Une Révolution en Marche pour les Compléments Alimentaires au Maroc
Le paysage de la commercialisation des compléments alimentaires au Maroc est sur le point de connaître une transformation majeure. Le groupe parlementaire du Parti du progrès et du socialisme (PPS) a déposé une proposition de loi audacieuse visant à confier la vente de ces produits exclusivement aux officines pharmaceutiques. Une initiative qui, si elle est adoptée, redéfinirait en profondeur un marché en pleine effervescence, mais dont l’encadrement actuel soulève de sérieuses interrogations.
Un Marché Fragmenté et des Enjeux Sanitaires Cruciaux
Actuellement, les compléments alimentaires se frayent un chemin vers les consommateurs à travers une multitude de canaux : des grandes surfaces aux parapharmacies, en passant par les commerces de proximité et les innombrables plateformes en ligne. Cette dispersion rend la tâche ardue pour les autorités chargées de contrôler leur qualité, leur composition et leur traçabilité. Les porteurs de cette proposition soulignent que cette fragmentation compromet directement la sécurité sanitaire des citoyens et les prive d’un conseil éclairé, pourtant essentiel pour une consommation responsable.

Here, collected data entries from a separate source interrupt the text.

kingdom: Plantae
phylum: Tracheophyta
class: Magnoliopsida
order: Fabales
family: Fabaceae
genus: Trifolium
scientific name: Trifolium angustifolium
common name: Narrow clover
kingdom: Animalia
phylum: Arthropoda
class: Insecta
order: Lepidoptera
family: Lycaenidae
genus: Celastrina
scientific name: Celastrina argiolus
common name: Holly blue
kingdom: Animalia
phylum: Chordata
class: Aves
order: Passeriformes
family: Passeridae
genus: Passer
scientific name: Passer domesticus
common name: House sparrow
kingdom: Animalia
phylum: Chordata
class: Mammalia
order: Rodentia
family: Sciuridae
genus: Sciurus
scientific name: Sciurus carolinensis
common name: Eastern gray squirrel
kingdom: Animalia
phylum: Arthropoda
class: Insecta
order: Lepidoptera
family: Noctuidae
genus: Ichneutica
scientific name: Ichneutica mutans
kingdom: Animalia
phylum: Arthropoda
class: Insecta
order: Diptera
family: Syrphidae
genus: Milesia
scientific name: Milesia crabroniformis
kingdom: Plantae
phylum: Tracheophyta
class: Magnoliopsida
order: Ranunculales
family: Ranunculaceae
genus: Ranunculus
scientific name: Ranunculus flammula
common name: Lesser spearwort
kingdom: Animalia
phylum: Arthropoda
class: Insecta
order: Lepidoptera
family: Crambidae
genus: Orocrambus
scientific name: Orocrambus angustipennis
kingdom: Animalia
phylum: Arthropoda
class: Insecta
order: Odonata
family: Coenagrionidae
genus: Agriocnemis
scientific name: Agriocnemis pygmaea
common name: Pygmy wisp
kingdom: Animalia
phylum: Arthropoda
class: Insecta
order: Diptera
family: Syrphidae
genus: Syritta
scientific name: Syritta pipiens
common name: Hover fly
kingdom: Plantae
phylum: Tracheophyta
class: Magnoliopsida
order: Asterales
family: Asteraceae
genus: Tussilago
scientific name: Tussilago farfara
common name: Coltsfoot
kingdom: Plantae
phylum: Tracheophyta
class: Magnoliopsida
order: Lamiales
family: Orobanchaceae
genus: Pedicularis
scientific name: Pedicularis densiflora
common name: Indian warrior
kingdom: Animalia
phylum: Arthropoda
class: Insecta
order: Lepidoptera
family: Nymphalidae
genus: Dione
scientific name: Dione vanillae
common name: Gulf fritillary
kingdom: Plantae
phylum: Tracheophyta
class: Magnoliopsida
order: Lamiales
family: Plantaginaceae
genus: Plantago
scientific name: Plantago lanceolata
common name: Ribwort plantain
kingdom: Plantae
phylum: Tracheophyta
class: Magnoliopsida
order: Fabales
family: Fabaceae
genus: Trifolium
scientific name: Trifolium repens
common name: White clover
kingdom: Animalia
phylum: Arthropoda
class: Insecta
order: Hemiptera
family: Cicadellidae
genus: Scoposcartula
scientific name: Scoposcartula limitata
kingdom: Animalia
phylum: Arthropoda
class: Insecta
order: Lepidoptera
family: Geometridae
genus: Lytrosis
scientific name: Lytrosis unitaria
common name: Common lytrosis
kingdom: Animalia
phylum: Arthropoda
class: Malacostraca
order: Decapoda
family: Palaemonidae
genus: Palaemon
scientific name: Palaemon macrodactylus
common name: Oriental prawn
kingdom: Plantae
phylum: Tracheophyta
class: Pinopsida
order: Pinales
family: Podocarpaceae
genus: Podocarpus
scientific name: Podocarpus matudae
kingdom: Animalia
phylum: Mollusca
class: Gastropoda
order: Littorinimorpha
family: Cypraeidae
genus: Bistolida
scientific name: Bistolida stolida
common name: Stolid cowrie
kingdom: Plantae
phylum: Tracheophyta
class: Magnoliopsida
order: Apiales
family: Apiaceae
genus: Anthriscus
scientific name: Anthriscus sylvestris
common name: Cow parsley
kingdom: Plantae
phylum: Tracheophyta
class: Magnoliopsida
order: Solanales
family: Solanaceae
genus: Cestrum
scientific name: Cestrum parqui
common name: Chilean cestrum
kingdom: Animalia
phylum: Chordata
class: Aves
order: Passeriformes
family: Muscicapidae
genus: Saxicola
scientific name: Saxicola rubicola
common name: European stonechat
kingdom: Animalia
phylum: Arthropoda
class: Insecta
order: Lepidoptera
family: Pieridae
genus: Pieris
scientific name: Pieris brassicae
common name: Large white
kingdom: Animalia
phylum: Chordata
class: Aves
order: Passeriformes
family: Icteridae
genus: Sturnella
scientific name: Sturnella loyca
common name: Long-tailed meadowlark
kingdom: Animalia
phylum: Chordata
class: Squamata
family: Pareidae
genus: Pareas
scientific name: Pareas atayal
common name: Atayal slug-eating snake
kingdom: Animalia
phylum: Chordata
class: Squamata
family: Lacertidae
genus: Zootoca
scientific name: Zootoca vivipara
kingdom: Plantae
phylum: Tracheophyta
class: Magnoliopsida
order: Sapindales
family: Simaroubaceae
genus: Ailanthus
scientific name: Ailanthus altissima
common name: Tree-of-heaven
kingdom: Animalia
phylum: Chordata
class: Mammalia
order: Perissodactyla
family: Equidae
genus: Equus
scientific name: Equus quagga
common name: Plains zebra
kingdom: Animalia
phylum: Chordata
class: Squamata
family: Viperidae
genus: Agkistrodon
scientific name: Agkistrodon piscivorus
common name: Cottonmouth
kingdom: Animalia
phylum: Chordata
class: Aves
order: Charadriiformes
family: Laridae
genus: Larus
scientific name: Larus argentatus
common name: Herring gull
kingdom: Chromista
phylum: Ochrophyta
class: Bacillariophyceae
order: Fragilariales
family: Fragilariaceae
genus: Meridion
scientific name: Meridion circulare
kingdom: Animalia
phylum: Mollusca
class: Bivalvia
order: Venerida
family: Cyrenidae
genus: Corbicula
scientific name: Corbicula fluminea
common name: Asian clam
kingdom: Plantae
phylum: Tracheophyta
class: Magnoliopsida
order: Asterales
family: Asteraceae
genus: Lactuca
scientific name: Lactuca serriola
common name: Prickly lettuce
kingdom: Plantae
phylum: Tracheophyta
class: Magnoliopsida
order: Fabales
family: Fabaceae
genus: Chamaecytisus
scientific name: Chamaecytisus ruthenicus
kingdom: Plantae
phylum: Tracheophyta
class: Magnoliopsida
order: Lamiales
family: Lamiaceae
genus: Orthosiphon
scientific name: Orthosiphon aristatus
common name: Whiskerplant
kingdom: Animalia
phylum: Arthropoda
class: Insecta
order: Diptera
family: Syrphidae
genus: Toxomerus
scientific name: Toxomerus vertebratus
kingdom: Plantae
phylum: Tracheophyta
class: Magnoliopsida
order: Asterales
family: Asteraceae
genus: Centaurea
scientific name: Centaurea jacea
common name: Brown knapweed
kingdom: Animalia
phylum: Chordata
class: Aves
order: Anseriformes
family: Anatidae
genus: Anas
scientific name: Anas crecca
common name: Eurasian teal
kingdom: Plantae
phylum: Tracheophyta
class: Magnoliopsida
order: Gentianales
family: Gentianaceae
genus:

Harmonisation Réglementaire et Protection du Consommateur
La démarche du PPS s’inscrit dans une logique d’harmonisation avec la loi n°17-04, pilier de la réglementation du médicament et de la pharmacie. L’objectif est clair : intégrer les compléments alimentaires à la liste des produits dont la distribution est strictement contrôlée, comblant ainsi un vide juridique notable. Cette volonté de s’aligner sur les standards internationaux reflète également les récentes dynamiques de réforme du système de santé marocain, notamment la création de l’Agence marocaine des médicaments et des produits de santé (AMMPS), dont la mission est de garantir la sécurité et l’efficacité des produits de santé.
Au-delà de l’aspect purement légal, la dimension sanitaire est au cœur du débat. Trop souvent perçus comme anodins, les compléments alimentaires peuvent pourtant être à l’origine d’effets indésirables, d’interactions dangereuses avec d’autres médicaments, ou de surdosages, surtout en l’absence de l’expertise d’un professionnel de santé. La prolifération de ces produits via des circuits non contrôlés rend toute intervention rapide et efficace quasi impossible en cas de problème.
Le Pharmacien, un Acteur Clé de la Santé Publique
Le texte législatif prévoit qu’un décret ultérieur viendra définir avec précision les catégories de compléments alimentaires concernées, afin d’éviter toute mesure trop généraliste qui pourrait nuire à certains acteurs légitimes. Dans ce nouveau cadre, le pharmacien, fort de sa formation scientifique et de son rôle de conseiller de première ligne, serait appelé à endosser une responsabilité accrue. Il deviendrait le garant d’une information juste et d’un usage sécurisé de ces produits, offrant aux consommateurs l’accompagnement professionnel qui leur fait défaut aujourd’hui.
Une Opportunité Économique pour les Officines
Cette réorientation du marché des compléments alimentaires intervient à un moment stratégique pour les pharmacies marocaines. Confrontées à une érosion de leurs marges sur les médicaments, elles sont en quête de nouvelles sources de revenus pour assurer leur pérennité. Le Conseil de la concurrence lui-même a récemment soulevé la question de la diversification des activités des officines, reconnaissant la nécessité de s’adapter à un environnement économique en mutation.
Avec un marché estimé entre 2 et 3 milliards de dirhams, et une demande en constante augmentation, alimentée par un intérêt grandissant pour la santé préventive et le bien-être, les compléments alimentaires représentent une opportunité économique considérable. Leur intégration exclusive dans le circuit pharmaceutique pourrait non seulement revitaliser l’économie des officines, mais aussi professionnaliser et sécuriser l’ensemble de la filière, au bénéfice de tous les consommateurs.